◆ **Exercise description**:
In the listing that follows, locate the line containing "A0009821923 0009821923" and the line containing "W167 W205 W213 W217 W222". Retype exactly those two lines and every line between them, and nothing more.

◆ **Dataset entries**:
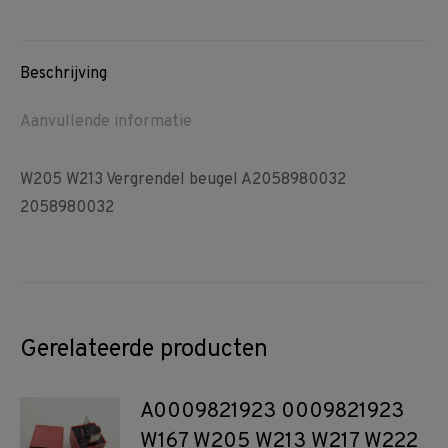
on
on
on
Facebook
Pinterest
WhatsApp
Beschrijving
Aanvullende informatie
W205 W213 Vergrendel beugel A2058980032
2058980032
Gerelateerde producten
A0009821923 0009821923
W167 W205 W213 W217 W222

==

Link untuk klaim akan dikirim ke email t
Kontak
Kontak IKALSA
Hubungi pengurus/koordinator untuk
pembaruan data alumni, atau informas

◆ **Response**:
A0009821923 0009821923
W167 W205 W213 W217 W222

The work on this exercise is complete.